Turkey: September current account again in surplus
While the current account deficit continued to narrow in September, higher energy costs will likely offset any improvement in the gold balance, leaving little scope for continuation of this trend in the last quarter of 2021.
The current account balance recorded a surplus in September, for the second month in a row. With the latest figure at US$1.7 bn being close to the market consensus, the 12M rolling external balance maintained its improvement, to US$18.4 bn (c.2.4% of GDP), from US$22.4 bn a month ago. As has been the case in recent months, (1) a recovery in tourism revenues supporting services income and (2) a narrowing goods trade deficit on the back of lower gold imports and a better core trade balance (notwithstanding a deteriorating energy bill due to the uptrend in oil & natural gas prices) were the reasons for the continuing narrowing in the current account deficit.

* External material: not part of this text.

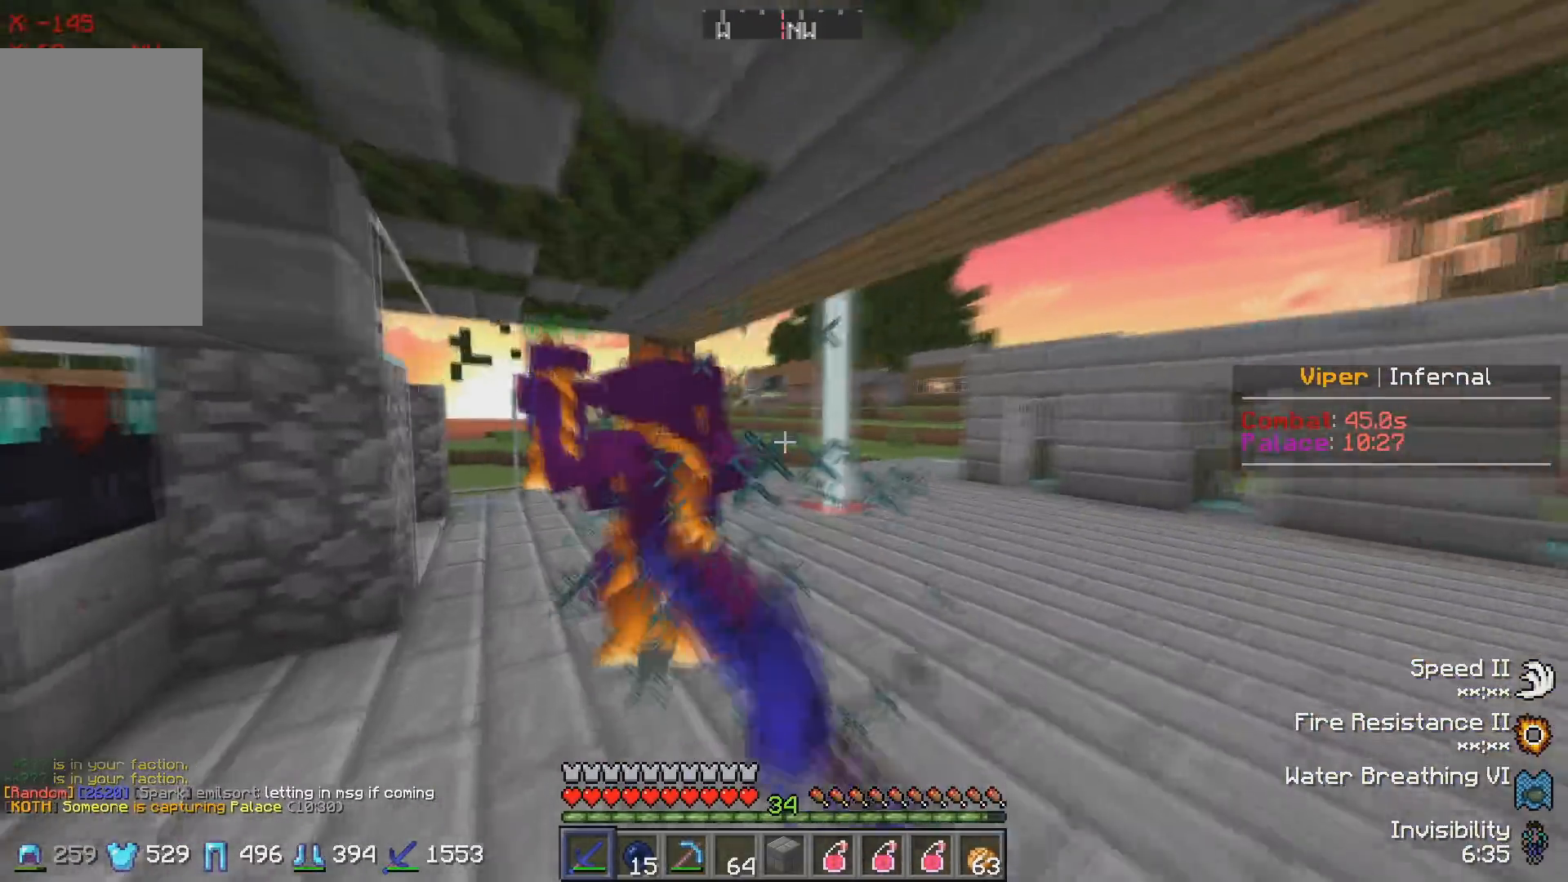
{"keys": ["w"], "events": []}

Breakdown of the current account (US$ bn, on a monthly basis)
The capital account remained positive at US$2.2 bn, driven by non-resident inflows. Including higher net errors & omissions at US$1.8 bn, the monthly c/a surplus and the capital account, official reserves saw further accumulation (by US$5.6 bn).
In the breakdown of monthly flows, we saw continuing asset acquisitions by residents amounting to US$1.3 bn, while US$3.5 bn in inflows by foreign investors contributed to a positive figure in the capital account. US$1.8 bn gross FDI and the Treasury’s US$2.25 bn issuance in international markets were the drivers behind non-resident inflows.
On a year-to-date basis, we saw: (i) some improvement in (gross) FDI flows at US$9.9 bn vs US$5.8 bn in the same period of 2020, (ii) non-resident portfolio inflows standing at US$6.9 bn including bond issuances, vs. outflows of US$15.1 bn in the equivalent period of last year, (iii) accelerating unidentified inflows at US$13.5 bn vs US$7.8 bn in outflows, (iv) trade credits up by US$6.4 bn, vs a US$2.5 bn decline in the first nine months of last year, (v) net US$2.2bn borrowing by banks and companies vs US$7.6 bn net repayment, (vi) residents’ taking US$13.3 bn of their assets abroad vs US$3.8 bn in asset acquisitions between January and September last year, and (vii) regarding international reserves, an increase of US$32.8 bn on the back of the CBT’s swap arrangements, the export re-discount scheme, Euro bond issuance and the IMF’s SDR deployment vs. a drawdown of US$42.6 bn in the same period of 2020.
Breakdown of the capital account (US$ bn, on a monthly basis)
Overall, in line with market expectations and the CBT call, the current account has remained on its narrowing path in recent months from its cyclical peak in Feb at US$36.4 bn. This has been driven mainly by an improving services balances on the back of tourism and transportation revenues and a lower foreign trade deficit. In the last quarter, higher energy costs will will likely offset the improvement in the gold balance, leaving little scope for continuation of the recovery in the current account deficit. Accordingly, for the core trade deficit particularly the pace of core imports will likely determine the extent of improvement in the period ahead.